───── Task data
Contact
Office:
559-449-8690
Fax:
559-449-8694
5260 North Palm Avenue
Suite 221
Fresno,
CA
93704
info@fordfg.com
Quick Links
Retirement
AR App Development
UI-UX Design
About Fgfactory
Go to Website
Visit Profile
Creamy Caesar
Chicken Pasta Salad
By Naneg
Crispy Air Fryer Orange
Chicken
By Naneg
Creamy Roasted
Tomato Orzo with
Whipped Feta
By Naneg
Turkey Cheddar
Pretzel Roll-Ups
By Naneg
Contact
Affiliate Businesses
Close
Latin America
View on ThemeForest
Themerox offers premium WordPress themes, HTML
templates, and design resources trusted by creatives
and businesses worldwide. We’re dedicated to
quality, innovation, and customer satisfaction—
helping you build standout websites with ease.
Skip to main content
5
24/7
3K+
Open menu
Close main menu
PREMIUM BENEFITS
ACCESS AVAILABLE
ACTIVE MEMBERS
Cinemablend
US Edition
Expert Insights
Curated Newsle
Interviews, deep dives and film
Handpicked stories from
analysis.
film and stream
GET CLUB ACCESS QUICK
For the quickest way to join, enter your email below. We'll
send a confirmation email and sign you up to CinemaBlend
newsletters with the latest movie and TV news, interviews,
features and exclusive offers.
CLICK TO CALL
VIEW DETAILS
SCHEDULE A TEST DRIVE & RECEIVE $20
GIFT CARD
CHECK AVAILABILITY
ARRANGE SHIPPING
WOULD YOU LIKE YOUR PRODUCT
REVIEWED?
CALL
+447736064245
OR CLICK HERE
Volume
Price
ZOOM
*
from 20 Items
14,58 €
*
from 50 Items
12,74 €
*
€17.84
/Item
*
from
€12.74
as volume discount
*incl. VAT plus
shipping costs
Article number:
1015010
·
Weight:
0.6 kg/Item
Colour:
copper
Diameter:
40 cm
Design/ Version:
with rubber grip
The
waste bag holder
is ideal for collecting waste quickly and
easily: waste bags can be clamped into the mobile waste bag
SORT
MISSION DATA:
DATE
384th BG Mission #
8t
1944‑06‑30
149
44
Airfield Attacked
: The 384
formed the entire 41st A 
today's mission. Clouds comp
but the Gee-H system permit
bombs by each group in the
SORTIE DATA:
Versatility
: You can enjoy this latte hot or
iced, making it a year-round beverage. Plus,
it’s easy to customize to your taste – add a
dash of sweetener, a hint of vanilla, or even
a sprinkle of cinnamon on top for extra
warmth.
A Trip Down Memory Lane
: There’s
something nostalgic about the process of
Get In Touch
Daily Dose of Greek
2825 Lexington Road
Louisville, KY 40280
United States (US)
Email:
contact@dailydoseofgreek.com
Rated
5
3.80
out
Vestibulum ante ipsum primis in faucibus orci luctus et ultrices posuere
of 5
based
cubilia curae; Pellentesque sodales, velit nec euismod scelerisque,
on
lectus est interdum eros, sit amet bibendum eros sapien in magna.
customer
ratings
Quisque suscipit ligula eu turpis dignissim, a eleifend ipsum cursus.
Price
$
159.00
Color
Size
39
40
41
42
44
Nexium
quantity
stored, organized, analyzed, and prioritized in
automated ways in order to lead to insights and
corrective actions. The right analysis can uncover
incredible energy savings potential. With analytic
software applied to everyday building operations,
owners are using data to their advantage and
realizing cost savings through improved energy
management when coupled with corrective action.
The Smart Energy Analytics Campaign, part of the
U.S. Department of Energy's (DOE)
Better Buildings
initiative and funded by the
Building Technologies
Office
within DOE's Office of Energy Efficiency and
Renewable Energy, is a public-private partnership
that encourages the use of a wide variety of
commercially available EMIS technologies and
──────────
→ Work order:
Within the entries above, how many lines hold the string "savings"? State the number with no other words.

→ Reply:
2